The ‘A.I.’ Trust Crisis ⇥ simonwillison.net

Dropbox recently added some features, marketed as “A.I.”, which it turned on by default for people outside the European Economic Area, U.K., and — depending on which part of the page you read — maybe also Canada. In those named regions, it must be enabled by users. So you can imagine how, when people discovered in their Dropbox settings, a toggle in the “on” position for a “third-party A.I.” preference, many were immediately concerned all their stuff was being used to train third-party models.

Not only is this a setting which, according to Dropbox, is only relevant if you use its “A.I.” features, it is also protective of your work.

Simon Willison:

Here’s copy from that Dropbox preference box, talking about their “third-party partners” — in this case OpenAI:

Your data is never used to train their internal models, and is deleted from third-party servers within 30 days.

It’s increasing clear to me like people simply don’t believe OpenAI when they’re told that data won’t be used for training.

What’s really going on here is something deeper then: AI is facing a crisis of trust.
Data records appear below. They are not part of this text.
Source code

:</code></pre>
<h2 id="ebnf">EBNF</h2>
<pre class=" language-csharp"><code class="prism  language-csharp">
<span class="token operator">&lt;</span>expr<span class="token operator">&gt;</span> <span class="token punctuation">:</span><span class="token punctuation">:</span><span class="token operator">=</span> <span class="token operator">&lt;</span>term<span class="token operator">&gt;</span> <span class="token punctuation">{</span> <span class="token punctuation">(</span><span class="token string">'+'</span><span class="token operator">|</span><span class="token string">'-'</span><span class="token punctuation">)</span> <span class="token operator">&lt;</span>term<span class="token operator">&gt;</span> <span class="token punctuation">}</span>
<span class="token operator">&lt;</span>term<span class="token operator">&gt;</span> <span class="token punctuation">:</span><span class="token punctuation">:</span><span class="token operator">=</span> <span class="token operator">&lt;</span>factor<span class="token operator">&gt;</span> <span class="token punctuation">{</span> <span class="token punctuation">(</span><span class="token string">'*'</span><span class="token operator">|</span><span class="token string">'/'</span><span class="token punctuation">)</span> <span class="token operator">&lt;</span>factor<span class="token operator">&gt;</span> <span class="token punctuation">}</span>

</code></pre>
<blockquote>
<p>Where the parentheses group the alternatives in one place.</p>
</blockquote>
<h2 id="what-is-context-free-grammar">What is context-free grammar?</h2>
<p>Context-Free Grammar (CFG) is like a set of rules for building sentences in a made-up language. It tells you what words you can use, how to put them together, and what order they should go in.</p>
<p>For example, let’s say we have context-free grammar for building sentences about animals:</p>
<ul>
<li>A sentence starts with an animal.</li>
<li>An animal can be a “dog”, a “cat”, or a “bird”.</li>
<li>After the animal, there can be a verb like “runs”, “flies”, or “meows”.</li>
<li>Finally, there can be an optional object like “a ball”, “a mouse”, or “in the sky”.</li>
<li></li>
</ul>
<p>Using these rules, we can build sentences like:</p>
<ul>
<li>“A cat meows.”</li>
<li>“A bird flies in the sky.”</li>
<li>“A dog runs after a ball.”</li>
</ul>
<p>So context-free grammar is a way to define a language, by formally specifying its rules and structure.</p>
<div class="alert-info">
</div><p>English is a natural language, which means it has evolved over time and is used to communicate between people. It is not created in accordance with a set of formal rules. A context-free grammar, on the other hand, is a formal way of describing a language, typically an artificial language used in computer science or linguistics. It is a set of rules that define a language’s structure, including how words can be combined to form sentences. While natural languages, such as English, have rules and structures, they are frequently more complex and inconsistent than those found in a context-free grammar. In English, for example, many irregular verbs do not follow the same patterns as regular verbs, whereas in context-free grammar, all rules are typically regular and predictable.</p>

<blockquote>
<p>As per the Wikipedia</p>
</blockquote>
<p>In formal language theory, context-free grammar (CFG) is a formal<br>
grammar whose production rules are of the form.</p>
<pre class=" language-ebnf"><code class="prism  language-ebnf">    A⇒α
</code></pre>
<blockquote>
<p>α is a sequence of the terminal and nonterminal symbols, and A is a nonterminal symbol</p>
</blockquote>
This is a very good article, comparing mistrust of machine learning to the ad-tech-is-listening-through-your-microphone fiction. It is the kind of thing where the available evidence — or lack thereof — for the theory is matched against decades of the deregulation of industry and consequential corporate malfeasance.

Willison suggests OpenAI and other machine learning companies should provide more information about how they train their models, which I think would be helpful. But it does not go far enough because, as Willison writes, people do not believe the overwhelming evidence against the microphone spying theory, either. How much of this is human nature and how much is a learned behaviour is well beyond something I can write about, but it does seem to be something which can be coaxed in one direction or another by setting expectations. There ought to be a legal privacy framework that would give people the confidence their data is not being misused, and there ought to be a way to audit the entire chain. Does your Dropbox-hosted document really get removed from OpenAI’s servers within a month after you used a summarization feature? It would be nice if there was some way to confirm that — for example, I feel confident that a connection between web services has been severed when I delete the relevant OAuth token.
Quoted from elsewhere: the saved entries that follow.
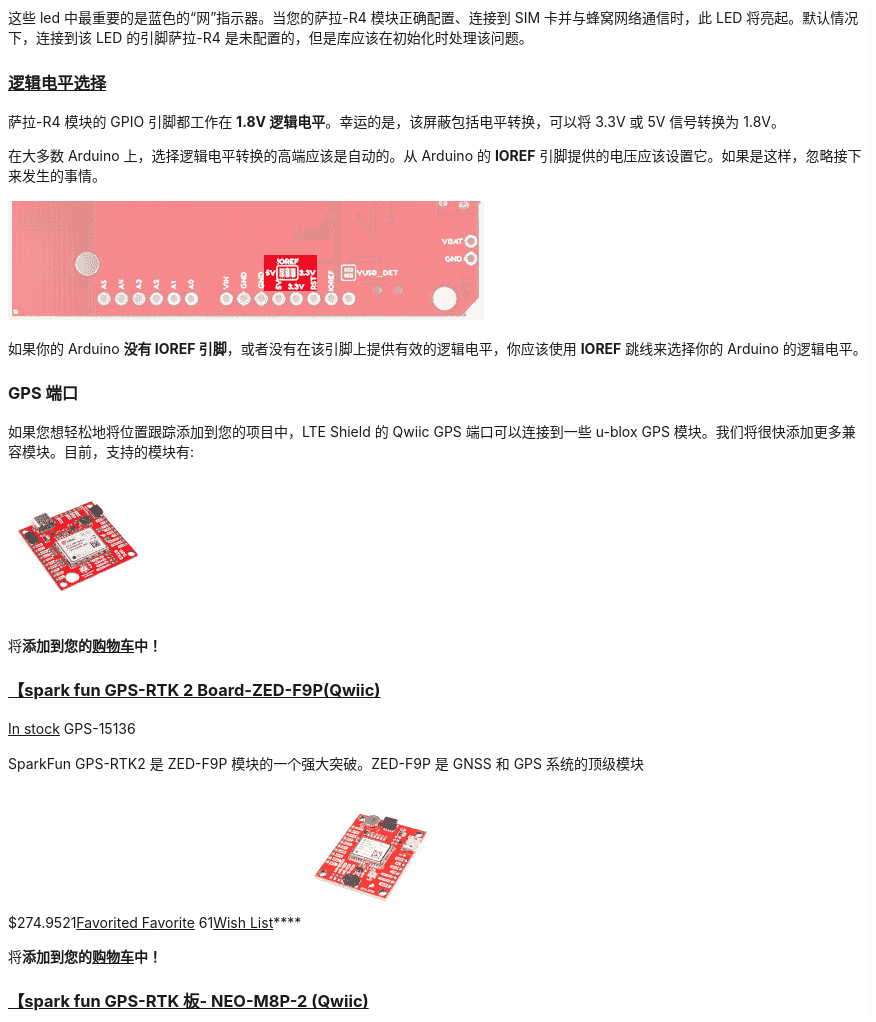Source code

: 这些 led 中最重要的是蓝色的“网”指示器。当您的萨拉-R4 模块正确配置、连接到 SIM 卡并与蜂窝网络通信时，此 LED 将亮起。默认情况下，连接到该 LED 的引脚萨拉-R4 是未配置的，但是库应该在初始化时处理该问题。

### [逻辑电平选择](#logiclevel)

萨拉-R4 模块的 GPIO 引脚都工作在 **1.8V 逻辑电平**。幸运的是，该屏蔽包括电平转换，可以将 3.3V 或 5V 信号转换为 1.8V。

在大多数 Arduino 上，选择逻辑电平转换的高端应该是自动的。从 Arduino 的 **IOREF** 引脚提供的电压应该设置它。如果是这样，忽略接下来发生的事情。

[![IOREF jumper](img/270c7a8f38d994c2eba7fcd5a0775045.png)](https://cdn.sparkfun.com/assets/learn_tutorials/8/1/6/hardware-ioref.jpg)

如果你的 Arduino **没有 IOREF 引脚**，或者没有在该引脚上提供有效的逻辑电平，你应该使用 **IOREF** 跳线来选择你的 Arduino 的逻辑电平。

### GPS 端口

如果您想轻松地将位置跟踪添加到您的项目中，LTE Shield 的 Qwiic GPS 端口可以连接到一些 u-blox GPS 模块。我们将很快添加更多兼容模块。目前，支持的模块有:

[![SparkFun GPS-RTK2 Board - ZED-F9P (Qwiic)](img/7da392e7aa923c4854b58a4514add05b.png)](https://www.sparkfun.com/products/15136) 

将**添加到您的[购物车](https://www.sparkfun.com/cart)中！**

### [【spark fun GPS-RTK 2 Board-ZED-F9P(Qwiic)](https://www.sparkfun.com/products/15136)

[In stock](https://learn.sparkfun.com/static/bubbles/ "in stock") GPS-15136

SparkFun GPS-RTK2 是 ZED-F9P 模块的一个强大突破。ZED-F9P 是 GNSS 和 GPS 系统的顶级模块

$274.9521[Favorited Favorite](# "Add to favorites") 61[Wish List](# "Add to wish list")****[![SparkFun GPS-RTK Board - NEO-M8P-2 (Qwiic)](img/1b924d7482332c010f97f7eb2172704a.png)](https://www.sparkfun.com/products/15005) 

将**添加到您的[购物车](https://www.sparkfun.com/cart)中！**

### [【spark fun GPS-RTK 板- NEO-M8P-2 (Qwiic)](https://www.sparkfun.com/products/15005)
This is important to me. Longtime readers know I am someone who cares deeply about privacy. It is understandable why people were scared: there is deservedly little trust in corporations, this toggle was poorly labelled, and Dropbox did not effectively communicate this addition. This is why it is vital for privacy legislation to be comprehensive and to give people confidence. Not only is it, you know, effective, it should also reduce the spread of these kinds of theories when they are unfounded and give relevant authorities the ability to investigate when there is a legitimate problem.

People should be able to trust systems and institutions, and systems and institutions need to give people reasons to trust them. The correct thing to do is to repair these critical parts of society, not tear them down or prevent them from being built in the first place.